*** Block opens ***

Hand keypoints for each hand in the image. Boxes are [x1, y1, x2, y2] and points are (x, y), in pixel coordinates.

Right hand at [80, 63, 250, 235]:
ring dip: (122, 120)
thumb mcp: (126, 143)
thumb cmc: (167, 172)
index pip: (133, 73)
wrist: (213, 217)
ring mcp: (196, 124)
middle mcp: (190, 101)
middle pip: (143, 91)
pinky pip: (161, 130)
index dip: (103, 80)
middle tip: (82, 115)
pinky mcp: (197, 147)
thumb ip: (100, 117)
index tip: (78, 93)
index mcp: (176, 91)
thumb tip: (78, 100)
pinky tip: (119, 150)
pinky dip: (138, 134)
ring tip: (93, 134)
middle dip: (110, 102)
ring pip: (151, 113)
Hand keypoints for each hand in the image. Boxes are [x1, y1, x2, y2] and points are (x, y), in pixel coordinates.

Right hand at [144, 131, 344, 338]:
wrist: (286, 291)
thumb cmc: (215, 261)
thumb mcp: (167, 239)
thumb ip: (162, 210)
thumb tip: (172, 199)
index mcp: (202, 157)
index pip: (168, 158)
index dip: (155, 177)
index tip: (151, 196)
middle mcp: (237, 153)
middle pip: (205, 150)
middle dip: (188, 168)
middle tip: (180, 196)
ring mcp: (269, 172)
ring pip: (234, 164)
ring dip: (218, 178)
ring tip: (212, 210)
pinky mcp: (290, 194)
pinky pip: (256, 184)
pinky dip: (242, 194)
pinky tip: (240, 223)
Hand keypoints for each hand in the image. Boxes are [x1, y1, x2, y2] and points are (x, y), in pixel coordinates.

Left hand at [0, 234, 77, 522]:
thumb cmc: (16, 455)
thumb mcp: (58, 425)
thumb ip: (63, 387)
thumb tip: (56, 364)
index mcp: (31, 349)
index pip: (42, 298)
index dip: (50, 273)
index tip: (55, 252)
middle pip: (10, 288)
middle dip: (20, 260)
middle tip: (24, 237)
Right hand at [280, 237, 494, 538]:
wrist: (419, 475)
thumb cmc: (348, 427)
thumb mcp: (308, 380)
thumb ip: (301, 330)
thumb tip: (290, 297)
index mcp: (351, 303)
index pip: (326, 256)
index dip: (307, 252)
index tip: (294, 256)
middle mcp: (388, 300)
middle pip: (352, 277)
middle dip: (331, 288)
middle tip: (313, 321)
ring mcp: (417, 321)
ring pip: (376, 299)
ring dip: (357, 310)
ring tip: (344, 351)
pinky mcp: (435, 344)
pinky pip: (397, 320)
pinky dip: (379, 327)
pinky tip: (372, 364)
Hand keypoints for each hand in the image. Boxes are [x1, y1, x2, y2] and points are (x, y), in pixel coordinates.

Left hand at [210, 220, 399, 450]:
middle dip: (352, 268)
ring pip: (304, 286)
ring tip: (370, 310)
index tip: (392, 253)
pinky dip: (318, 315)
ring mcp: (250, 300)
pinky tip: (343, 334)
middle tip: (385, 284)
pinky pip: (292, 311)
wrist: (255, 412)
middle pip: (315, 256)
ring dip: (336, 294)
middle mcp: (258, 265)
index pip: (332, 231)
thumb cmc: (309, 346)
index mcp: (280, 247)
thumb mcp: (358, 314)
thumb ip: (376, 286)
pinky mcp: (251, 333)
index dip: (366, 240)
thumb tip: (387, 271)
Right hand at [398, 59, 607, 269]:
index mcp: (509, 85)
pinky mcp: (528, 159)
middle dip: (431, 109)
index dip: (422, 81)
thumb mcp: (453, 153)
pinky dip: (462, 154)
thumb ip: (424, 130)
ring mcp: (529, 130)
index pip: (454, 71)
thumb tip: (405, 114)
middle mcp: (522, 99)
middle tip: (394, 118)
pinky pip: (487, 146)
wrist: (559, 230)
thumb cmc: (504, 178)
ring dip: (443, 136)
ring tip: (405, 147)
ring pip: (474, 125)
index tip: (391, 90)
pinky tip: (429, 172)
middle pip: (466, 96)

*** Block closes ***
*** Block opens ***

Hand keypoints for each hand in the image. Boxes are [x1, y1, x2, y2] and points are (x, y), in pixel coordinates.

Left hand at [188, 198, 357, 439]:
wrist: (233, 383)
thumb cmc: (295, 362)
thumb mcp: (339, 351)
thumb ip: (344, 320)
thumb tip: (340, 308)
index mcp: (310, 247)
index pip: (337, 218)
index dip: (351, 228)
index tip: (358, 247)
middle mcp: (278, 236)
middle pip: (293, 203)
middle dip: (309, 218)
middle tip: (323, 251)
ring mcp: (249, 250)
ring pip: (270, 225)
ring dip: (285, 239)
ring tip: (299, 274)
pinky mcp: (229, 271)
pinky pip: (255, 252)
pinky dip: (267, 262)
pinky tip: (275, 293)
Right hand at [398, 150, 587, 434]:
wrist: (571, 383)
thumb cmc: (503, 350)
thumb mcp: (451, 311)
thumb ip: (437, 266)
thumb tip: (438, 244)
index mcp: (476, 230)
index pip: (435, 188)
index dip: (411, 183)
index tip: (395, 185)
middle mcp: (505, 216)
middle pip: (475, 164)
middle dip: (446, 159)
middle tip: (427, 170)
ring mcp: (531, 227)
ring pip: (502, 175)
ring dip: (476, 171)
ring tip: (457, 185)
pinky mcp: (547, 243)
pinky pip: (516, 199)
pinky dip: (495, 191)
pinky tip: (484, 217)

*** Block closes ***
*** Block opens ***

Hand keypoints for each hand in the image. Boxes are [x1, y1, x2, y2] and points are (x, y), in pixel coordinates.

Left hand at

*** Block closes ***

**Requirement:**
Set down again, word for word, the stretch of records from the line with "index mcp: (280, 247)" to the line with "middle pip: (466, 96)", both of those lines included.

**Problem solution:**
index mcp: (280, 247)
thumb mcp: (358, 314)
thumb ip: (376, 286)
pinky mcp: (251, 333)
index dip: (366, 240)
thumb tip: (387, 271)
Right hand at [398, 59, 607, 269]:
index mcp: (509, 85)
pinky mcp: (528, 159)
middle dip: (431, 109)
index dip: (422, 81)
thumb mcp: (453, 153)
pinky dip: (462, 154)
thumb ip: (424, 130)
ring mcp: (529, 130)
index pip: (454, 71)
thumb tip: (405, 114)
middle mcp: (522, 99)
middle tip: (394, 118)
pinky pip: (487, 146)
wrist: (559, 230)
thumb cmc: (504, 178)
ring dip: (443, 136)
ring tip: (405, 147)
ring pip: (474, 125)
index tip: (391, 90)
pinky tip: (429, 172)
middle pip: (466, 96)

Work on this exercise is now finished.